Our results provide data as a proof-of-concept for the use of personalized impairment-based training restricted to the patient’s active elbow control zone. The small sample size may have affected the robustness of our results. Although we had good adherence (88%), some data were lost primarily due to pre-post scheduling (e.g., bringing patients back to hospital centers for the post-treatment testing session) or technical issues (e.g., connectivity during online VR sessions). For example, since the software was meant to be run on an online platform, if there were wifi connectivity problems, we arranged for the VR software to be run as a stand-alone platform on the local computer. Since the VR technology was not accessible in one country (India), the technology was provided by the research project. In addition, the small number of subjects was partly due to the difficulty in recording kinematics in different clinical settings. For example, some data were lost or unusable because of errors in the orientation of recording electrodes. Bias was minimized by blinding personnel responsible for randomization, group allocation, clinical and kinematic evaluation, treatment, and data analysis. Also, all participants were trained while wearing the restrictive elbow brace and arm-sling. The actual reaching range during training for each group was not recorded although the VR program randomly assigned target locations in each task according to the arm workspace calibrated to the individuals’ reaching distance. This was full elbow extension for the Non-restricted group and elbow extension limited by the brace to the elbow flexor TSRT angle in the Restricted group. However, the lack of this information is a limitation of the study.

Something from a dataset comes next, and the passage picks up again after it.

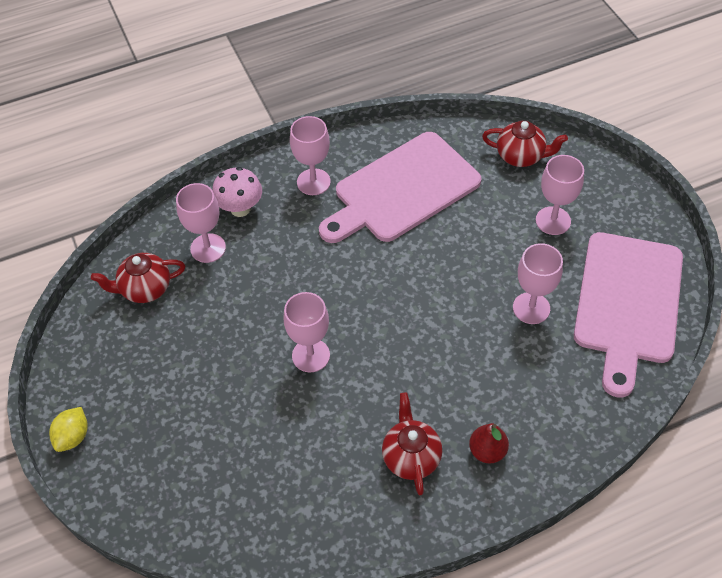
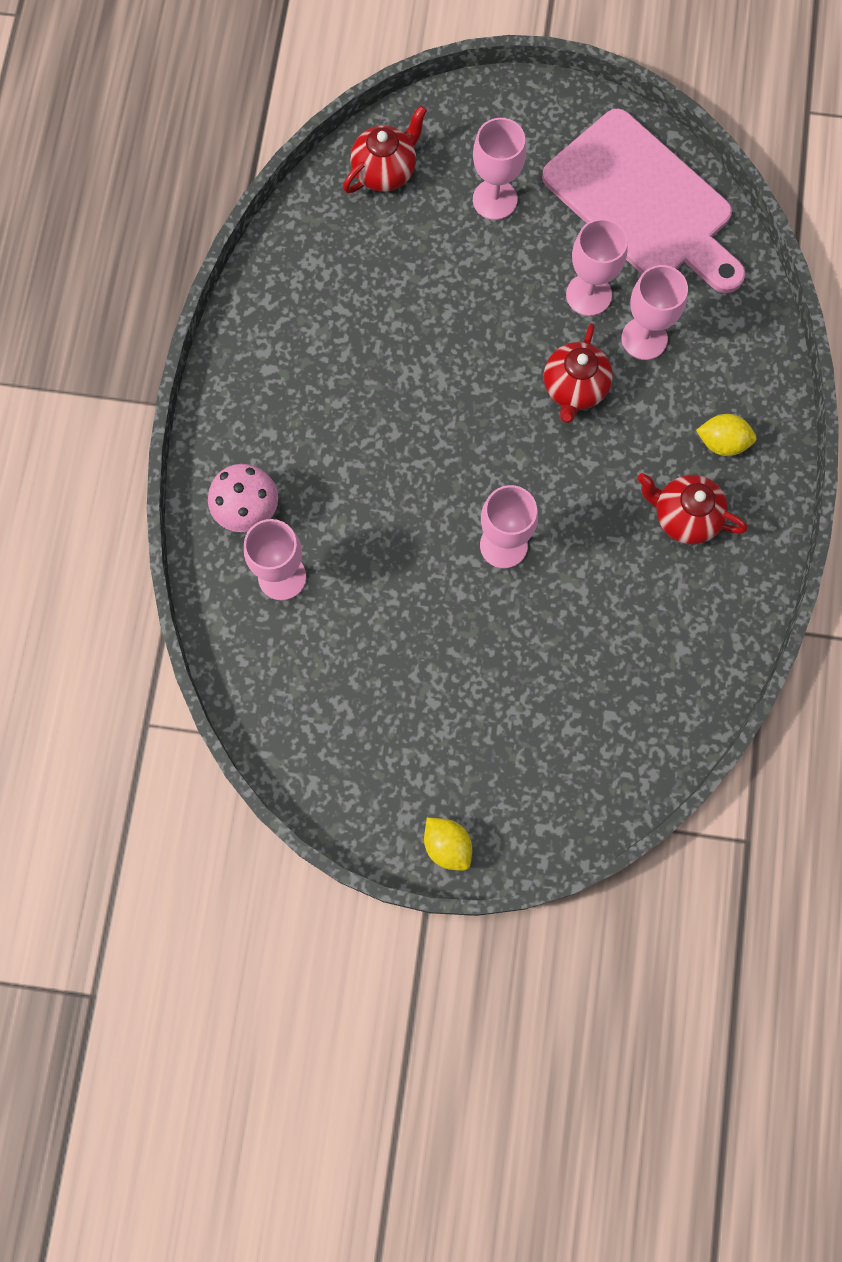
camera: 60 degrees left, 20 degrees up
red teapot [91,253,185,303] -> red teapot moved to [544,323,613,423]
pink goblet [290,116,331,195] -> pink goblet moved to [621,265,688,360]
pink cutting board [319,132,481,243] -> none
red pear [469,423,509,463] -> yellow lemon [696,414,756,456]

The current study results cannot be generalized to other outcomes, such as health-related quality of life and community participation. Neither can they be generalized to other stroke sub-groups. Finally, results should be interpreted considering that patients were also receiving standard care in the three different countries and, although this was monitored and found to be equivalent between training groups (Table 1,23), there was no control over the exact intensity of the standard treatment.

Conclusions and recommendations

Our study showed that short-term personalized impairment-based training of UL reaching led to improved clinical scores along with better movement quality compared to non-personalized training. These results suggest a potential direction based on individualized impairment-based interventions for future studies aimed at maximizing UL recovery in individuals with sub-acute spastic hemiparesis. Benefits could have been more substantial with more intensive training and impairment-based training based on range limitations in other UL joints. However, the benefit of augmented therapy is reportedly small54 which is likely related to the generalized nature of therapeutic practice5, which does not consider the specific motor impairment of the patient from a theoretical motor control perspective. To move beyond the limitations of current interventions, resolving the individual’s specific motor impairment deserves more attention.